Le film de Tran Anh Hung s’ouvre sur une scène de préparation culinaire sublime. Eugénie (Juliette Binoche) prépare un repas raffiné pour le cercle restreint d’amis que Dodin, son maître et bientôt son amant, reçoit régulièrement. Grâce à une chorégraphie de mouvements de caméra mesurés et veloutés autour de la table, au plus près des plats et des casseroles sur le feu, Tran Anh Hung traduit la sensualité d’une cuisine en pleine effervescence. Un pur délice.
Une Co-création
Tran Anh Hung illustre la chronique gastronomique du maître de cette demeure enchanteuse, dédiée au culte du bien-manger, des légumes luxuriants et des fruits de la passion. On y parle peu, mais avec une langue choisie, légèrement précieuse, reflet d’un conservatisme suranné dont le palais de Dodin semble être l’ultime bastion. Bien que consacrée à une révolution gastronomique en cours, cette retraite est également l’écrin d’un amour authentique entre le propriétaire et sa cuisinière. L’enjeu principal du film est la célébration de cette union à travers leurs créations communes. Tran Anh Hung traite ce sujet avec pudeur, mais suffisamment d’explicité lorsqu’il explore d’autres plaisirs charnels.

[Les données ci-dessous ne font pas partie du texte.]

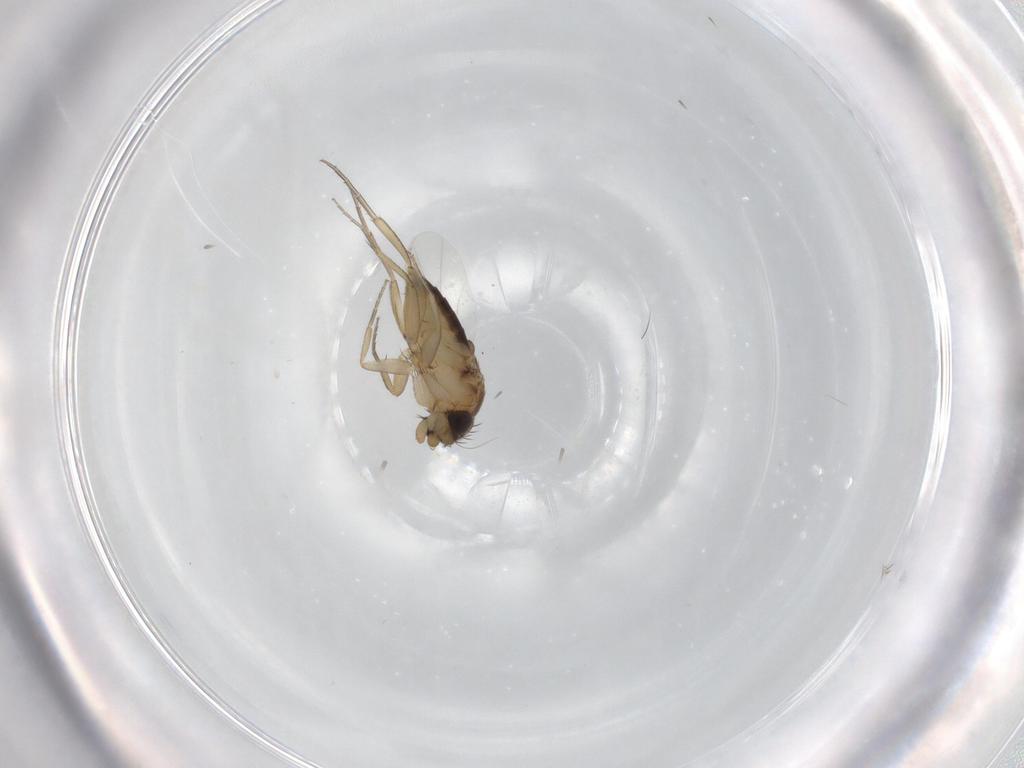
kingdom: Animalia
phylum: Arthropoda
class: Insecta
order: Diptera
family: Sciaridae
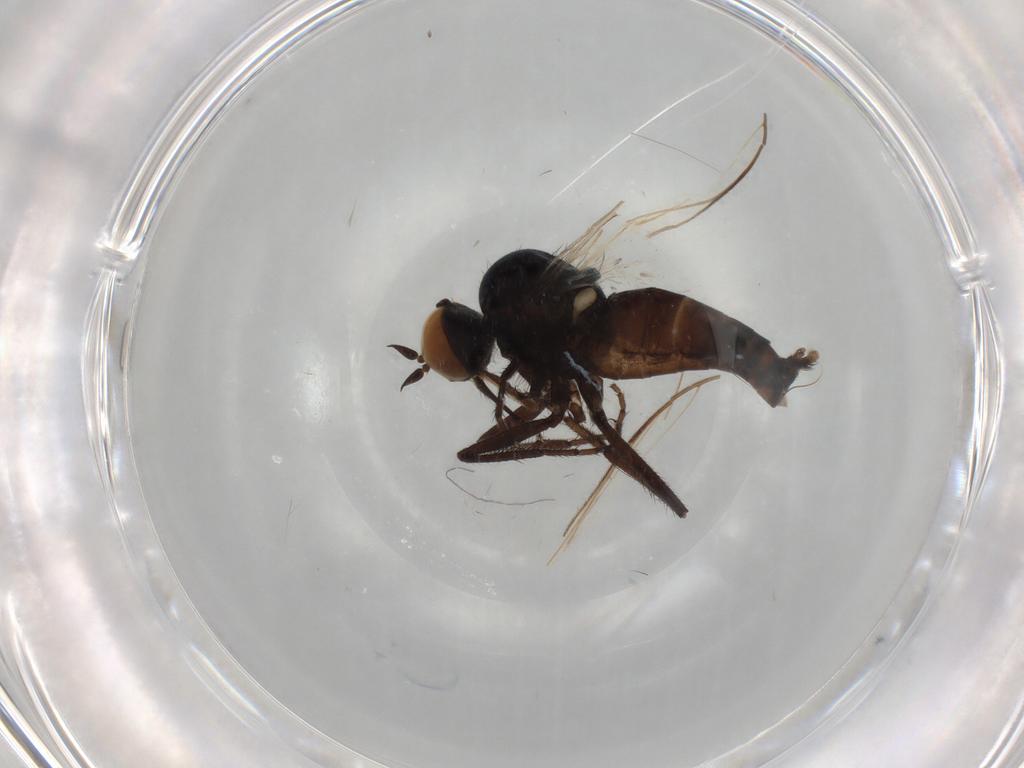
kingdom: Animalia
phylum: Arthropoda
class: Insecta
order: Diptera
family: Empididae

Violette la servante, incarnée par Galatea Bellugi, et sa jeune assistante Pauline, jouée par Bonnie Chageau-Ravoire, enrichissent ce tableau vivant évoquant une époque révolue et des passions exaltantes. Tran Anh Hung orchestre un véritable festival de couleurs à travers les mets préparés, servis et savourés, au sein d’une ambiance décontractée où le futile devient primordial. Néanmoins, la majorité des festivaliers sont restés à l’extérieur de ce temple des délices, qui sont pourtant offerts comme un festin.
La fiche technique
- Genre : Drame historique / Romance
- Réalisateur : Tran Anh Hung Acteurs : Juliette Binoche, Benoît Magimel, Emmanuel Salinger, Patrick d’Assumçao, Galatea Bellugi, Bonnie Chageau-Ravoire, Jan Hmmenecker, Frédéric Fisbach
- Pays : France
- Durée : 2h14
- Sortie : 8 novembre 2023
- Distributeur : Gaumond Distribution
Synopsis :
Eugénie, virtuose de la cuisine, a dédié 20 ans de sa vie à servir le gastronome renommé Dodin. Au fil du temps passé ensemble en cuisine, une passion amoureuse a germé entre eux, où l’amour est intimement lié à la pratique de la gastronomie. De cette union naissent des plats toujours plus savoureux et délicats qui émerveillent les grands gourmets du monde. Cependant, Eugénie, aspirant à la liberté, n’a jamais souhaité épouser Dodin. Celui-ci décide alors d’accomplir une chose qu’il n’a jamais faite auparavant : cuisiner pour elle.